**Records from a dataset:**

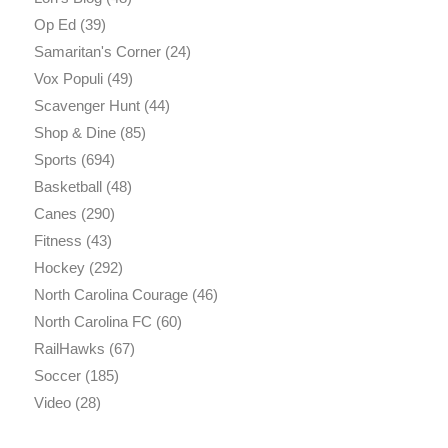
Op Ed
(39)
Samaritan's Corner
(24)
Vox Populi
(49)
Scavenger Hunt
(44)
Shop & Dine
(85)
Sports
(694)
Basketball
(48)
Canes
(290)
Fitness
(43)
Hockey
(292)
North Carolina Courage
(46)
North Carolina FC
(60)
RailHawks
(67)
Soccer
(185)
Video
(28)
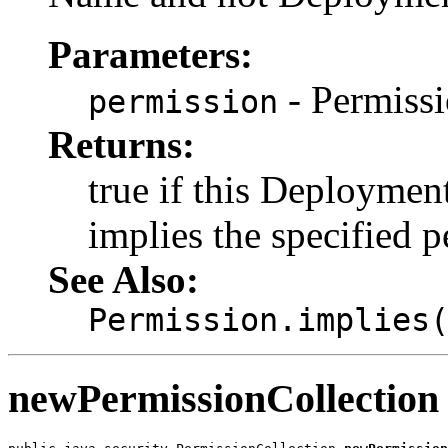
Parameters:
- Permissi
permission
Returns:
true if this Deployme
implies the specified p
See Also:
Permission.implies
newPermissionCollection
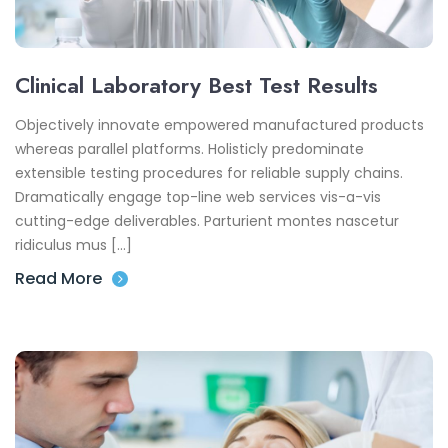
Clinical Laboratory Best Test Results
Objectively innovate empowered manufactured products
whereas parallel platforms. Holisticly predominate
extensible testing procedures for reliable supply chains.
Dramatically engage top-line web services vis-a-vis
cutting-edge deliverables. Parturient montes nascetur
ridiculus mus […]
Read More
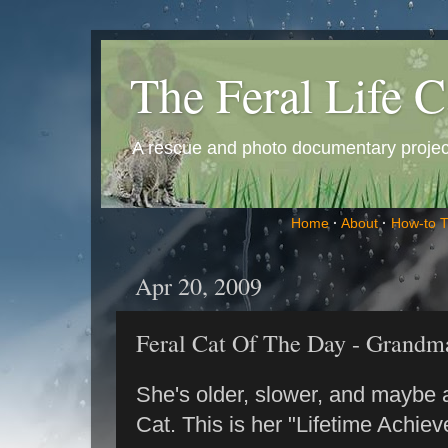
The Feral Life C
A rescue and photo documentary project 
Home
·
About
·
How-to 
Apr 20, 2009
Feral Cat Of The Day - Grandm
She's older, slower, and maybe a 
Cat. This is her "Lifetime Achie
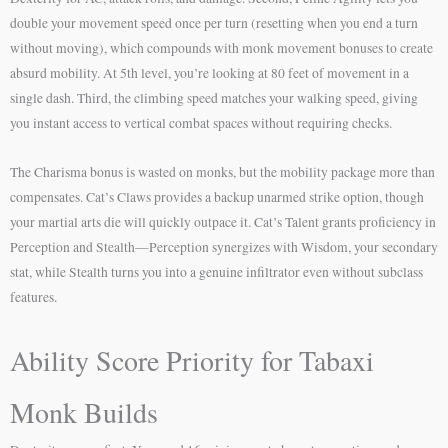
double your movement speed once per turn (resetting when you end a turn
without moving), which compounds with monk movement bonuses to create
absurd mobility. At 5th level, you’re looking at 80 feet of movement in a
single dash. Third, the climbing speed matches your walking speed, giving
you instant access to vertical combat spaces without requiring checks.
The Charisma bonus is wasted on monks, but the mobility package more than
compensates. Cat’s Claws provides a backup unarmed strike option, though
your martial arts die will quickly outpace it. Cat’s Talent grants proficiency in
Perception and Stealth—Perception synergizes with Wisdom, your secondary
stat, while Stealth turns you into a genuine infiltrator even without subclass
features.
Ability Score Priority for Tabaxi
Monk Builds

**TASK STATEMENT:** Copy out the text of all the records above line for line, leaving out the pictures.

**OUTPUT:**
Op Ed
(39)
Samaritan's Corner
(24)
Vox Populi
(49)
Scavenger Hunt
(44)
Shop & Dine
(85)
Sports
(694)
Basketball
(48)
Canes
(290)
Fitness
(43)
Hockey
(292)
North Carolina Courage
(46)
North Carolina FC
(60)
RailHawks
(67)
Soccer
(185)
Video
(28)
Parameters:
- Permissi
permission
Returns:
true if this Deployme
implies the specified p
See Also:
Permission.implies
newPermissionCollection
Clinical Laboratory Best Test Results
Objectively innovate empowered manufactured products
whereas parallel platforms. Holisticly predominate
extensible testing procedures for reliable supply chains.
Dramatically engage top-line web services vis-a-vis
cutting-edge deliverables. Parturient montes nascetur
ridiculus mus […]
Read More
The Feral Life C
A rescue and photo documentary project 
Home
·
About
·
How-to 
Apr 20, 2009
Feral Cat Of The Day - Grandm
She's older, slower, and maybe a 
Cat. This is her "Lifetime Achie
double your movement speed once per turn (resetting when you end a turn
without moving), which compounds with monk movement bonuses to create
absurd mobility. At 5th level, you’re looking at 80 feet of movement in a
single dash. Third, the climbing speed matches your walking speed, giving
you instant access to vertical combat spaces without requiring checks.
The Charisma bonus is wasted on monks, but the mobility package more than
compensates. Cat’s Claws provides a backup unarmed strike option, though
your martial arts die will quickly outpace it. Cat’s Talent grants proficiency in
Perception and Stealth—Perception synergizes with Wisdom, your secondary
stat, while Stealth turns you into a genuine infiltrator even without subclass
features.
Ability Score Priority for Tabaxi
Monk Builds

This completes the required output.